YOUR GOAL
In the data below, which lines contain "shift"? List them by copying each one.
======== ENTRIES PROVIDED
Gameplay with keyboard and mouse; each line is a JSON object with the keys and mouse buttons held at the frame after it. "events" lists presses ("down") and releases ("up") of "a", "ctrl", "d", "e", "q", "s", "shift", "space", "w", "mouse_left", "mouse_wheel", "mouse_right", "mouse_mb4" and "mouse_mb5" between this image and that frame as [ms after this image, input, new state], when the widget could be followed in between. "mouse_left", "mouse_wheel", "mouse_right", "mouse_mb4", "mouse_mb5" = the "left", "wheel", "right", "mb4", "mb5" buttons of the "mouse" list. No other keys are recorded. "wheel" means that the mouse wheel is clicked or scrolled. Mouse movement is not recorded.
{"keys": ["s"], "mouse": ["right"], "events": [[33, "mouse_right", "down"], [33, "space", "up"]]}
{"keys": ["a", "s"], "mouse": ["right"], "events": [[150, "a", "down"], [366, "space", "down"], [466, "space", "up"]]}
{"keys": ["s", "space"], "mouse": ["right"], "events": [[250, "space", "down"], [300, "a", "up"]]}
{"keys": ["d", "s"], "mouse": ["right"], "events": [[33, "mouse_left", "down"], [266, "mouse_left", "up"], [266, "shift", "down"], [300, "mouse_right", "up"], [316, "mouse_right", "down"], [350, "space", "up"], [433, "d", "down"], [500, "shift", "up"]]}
================
SOLUTION FOR THIS EXERCISE
Gameplay with keyboard and mouse; each line is a JSON object with the keys and mouse buttons held at the frame after it. "events" lists presses ("down") and releases ("up") of "a", "ctrl", "d", "e", "q", "s", "shift", "space", "w", "mouse_left", "mouse_wheel", "mouse_right", "mouse_mb4" and "mouse_mb5" between this image and that frame as [ms after this image, input, new state], when the widget could be followed in between. "mouse_left", "mouse_wheel", "mouse_right", "mouse_mb4", "mouse_mb5" = the "left", "wheel", "right", "mb4", "mb5" buttons of the "mouse" list. No other keys are recorded. "wheel" means that the mouse wheel is clicked or scrolled. Mouse movement is not recorded.
{"keys": ["d", "s"], "mouse": ["right"], "events": [[33, "mouse_left", "down"], [266, "mouse_left", "up"], [266, "shift", "down"], [300, "mouse_right", "up"], [316, "mouse_right", "down"], [350, "space", "up"], [433, "d", "down"], [500, "shift", "up"]]}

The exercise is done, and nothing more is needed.